C) This is only the second time this has happened, but is there a chance it will turn into a dangerous bolting habit?
D) This further reinforces my knowledge that Kachina is not a beginner's horse, and I need to be extra careful about letting other people do anything more than walk with her.
E) I have recently wondered about riding Kachina with a looser rein and being more comfortable with less control, however, this taught me that while I do still need to encourage Kachina to stretch into longer contact, it is best for both of us if speed is strictly regulated, because it can get out of control pretty fast.
F) Kachina is not actually that easy of a horse to ride, I should give myself a bit more credit.
G) I should practice an emergency stop with Kachina sometimes and then teach it to anyone else who rides her - I did this with my last mare who had a tendency to bolt and buck, but Kachina's frame of mind is totally different when she does it so I've been hesitant to do anything that might risk unbalancing her. I should experiment with different ways to stop that will work for her (and that do not rely on seat).
H) Am I totally blowing a relatively minor incident way out of proportion and overthinking it to death? Probably haha

Has your horse ever tried to kill someone you like? (intentionally or unintentionally)

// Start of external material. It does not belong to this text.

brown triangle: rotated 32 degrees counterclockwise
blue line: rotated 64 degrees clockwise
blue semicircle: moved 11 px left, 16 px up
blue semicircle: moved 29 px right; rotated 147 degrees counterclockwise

  1. I think it is pretty natural for a horse to react like that. She spooked and your friend unintentionally confirmed Kachina's fear. I wouldn't consider Stinker to have a habit of bolting. It has happened several times when he was losing balance and decided faster was the answer but with time we will work through that. I agree that for now trotting should be off the table for beginners. I don't think you should back off the canter necessarily but I would keep it in mind. Consistency is your friend right now. I have not given Stinker a chance to do anything to anyone.

    1. Thanks, I think those are very sensible thoughts. Actually just writing through the post made me realize that it really wasn't that major of an issue so my overreaction is pretty much over haha. The biggest thing I am happy about is that Kachina was never naughty - she went fast, but she never bucked or leaped or even changed direction.

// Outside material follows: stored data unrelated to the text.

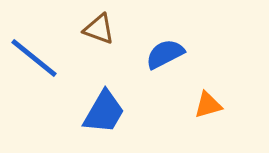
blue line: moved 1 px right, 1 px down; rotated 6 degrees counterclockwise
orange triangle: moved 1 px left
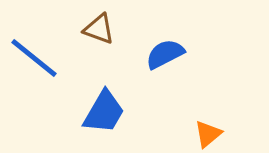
orange triangle: moved 29 px down; rotated 24 degrees counterclockwise
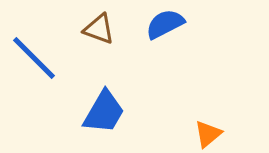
blue semicircle: moved 30 px up
blue line: rotated 6 degrees clockwise
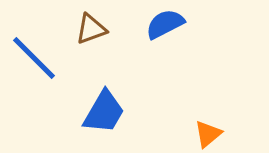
brown triangle: moved 8 px left; rotated 40 degrees counterclockwise
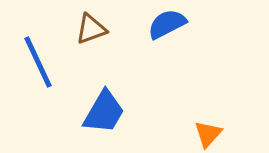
blue semicircle: moved 2 px right
blue line: moved 4 px right, 4 px down; rotated 20 degrees clockwise
orange triangle: rotated 8 degrees counterclockwise
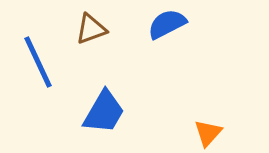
orange triangle: moved 1 px up
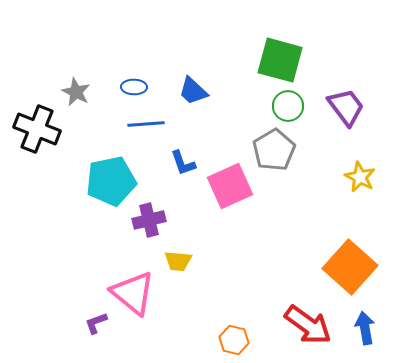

  2. Oh, this is just the worst! I was working with a group of inexperienced riders at a summer camp one year, and all of them were mounted on ancient, broke to death horses. They were learning to trot- I had them going in a small arena one at a time on the long side. One girl's horse broke into a lazy canter, at which point she gripped him harder with her legs. He went faster. I told her to pull him in a circle with one rein, but she was too panicked and started screaming instead. She eventually fell off into the arena rail and her horse trotted over to me, totally freaked out.

    It's difficult to do anything when you're trying to give the rider instructions in the moment and they can't or won't listen. Since that time, I have simply informed beginners about one-rein stops in case of an emergency and had them practice gently at a walk before sending them out on the rail.

    Sounds like Kachina was freaked out because her rider was freaked out, but I'm glad everyone is okay!

  3. No, that doesn't make your horse a bolter. Nor is she likely to turn in to one.


    The more trained your horse becomes, the less good they are for the "pony ride" type stuff because they're expecting the rider to provide guidance. Some horses know to size up their riders and ignore them accordingly, but it sounds K might not be one of those or your friend knows just enough to be dangerous.

    Your horse, your call. I don't give pony rides on C anymore because the negatives are high and the positives almost non-existent.